Among them were the expansion of NATO into the Baltics and the perception in Russia that the West has supported groups that have toppled other governments in Moscow’s former sphere of influence.
Rubble from the Berlin Wall was “hauled away as souvenirs” to countries that praise openness and personal freedom, he said, but “now there are attempts to impose new dividing lines and rules, maybe virtual, but still dividing our mutual continent.”
The world, he said, is now unipolar: “One single center of power. One single center of force. One single center of decision making. This is the world of one master, one sovereign.”
Yet, before the pundits rush to shoot the messenger, perhaps his words are worthy of some serious thought. Does the perception of threat contained in such words as "axis of evil" cause those targeted states to suddenly feel threatened?
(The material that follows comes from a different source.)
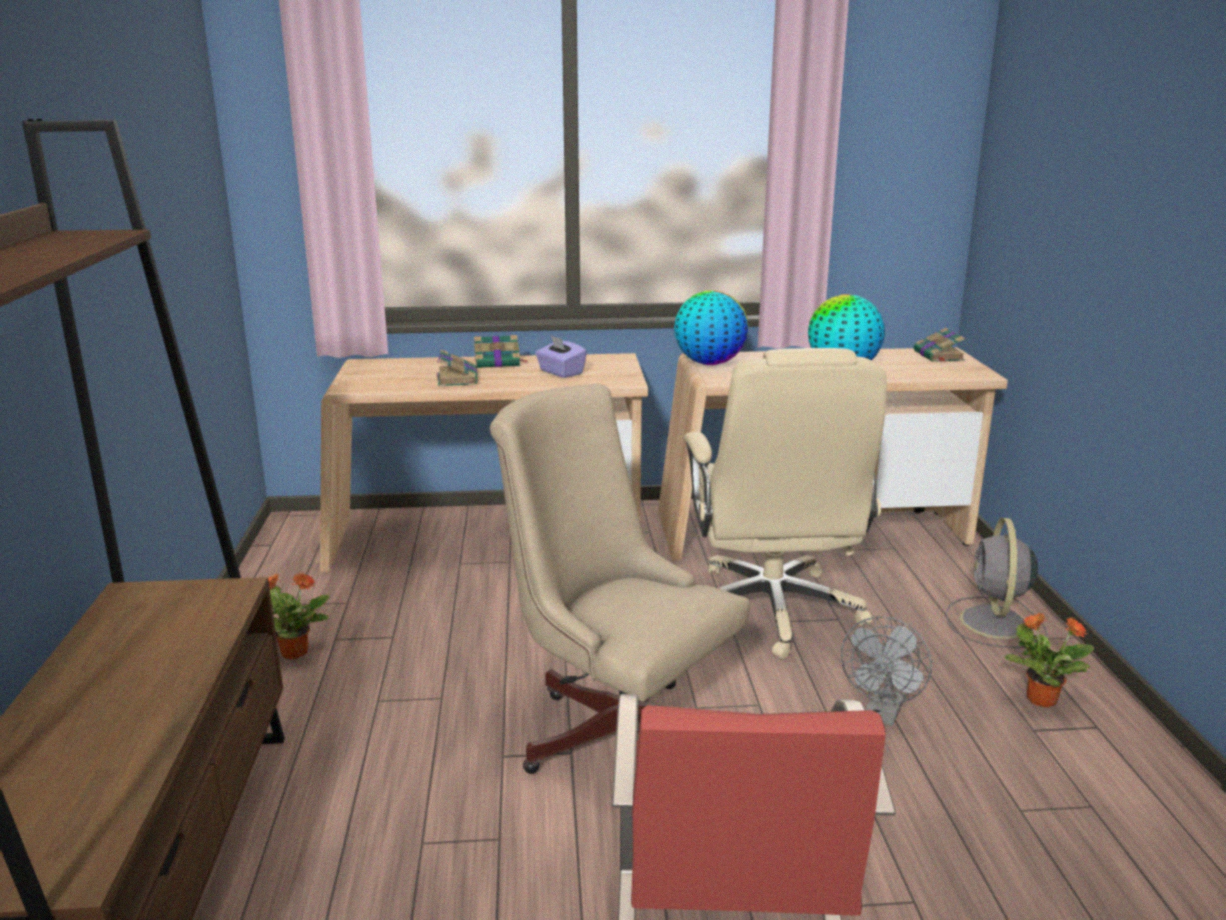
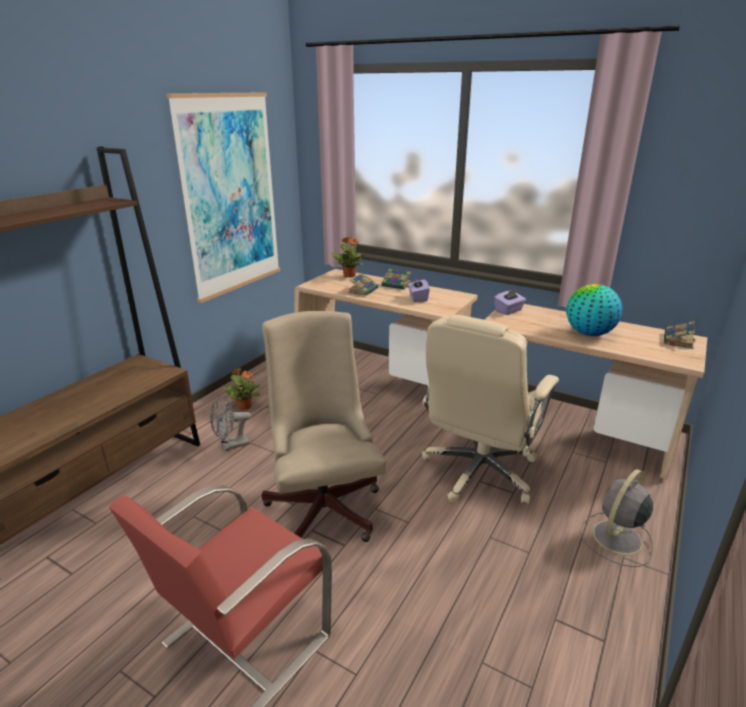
camera: 35 degrees right, 5 degrees up
(168, 231) = (230, 196): none -> picture
(709, 363) = (508, 310): globe -> purple tissue box
(882, 714) = (469, 561): grey fan -> grey fan (231, 445)
(1040, 699) = (585, 602): potted plant -> potted plant (349, 275)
More to the point, did Bush's use of those words suggest to North Korea and Iran that they better get nuclear weapons before the US invades push them to pursue their nuclear programs quicker? Did the US invasion and occupation of Iraq only strengthen their threat perception? Are other states watching and taking note? On the other hand, was the US only alerting the world to what was already underfoot in these countries?
Now that these states are pursuing their self-interest, are neighboring states feeling the pressure to protect themselves as well? In short, has the US triggered a chain reaction? Already, other countries in the Middle East are embarking on "civilian" nuclear programs, with, it should be added, US blessings.
What about international law? Has the US disregard for international law and norms paved the way for other states to do the same? Or, as Putin may have been suggesting, has the US military actions and bellicose discourse suggested to states that international law is no longer (if it ever was) a restraint against hyper power incursion and threat? If states no longer view international law and norms as protecting state sovereignty against military threat, then has the US short term action resulted in a medium term affirmation of the realist world of self-help?
In short, this is a debate worthy of having.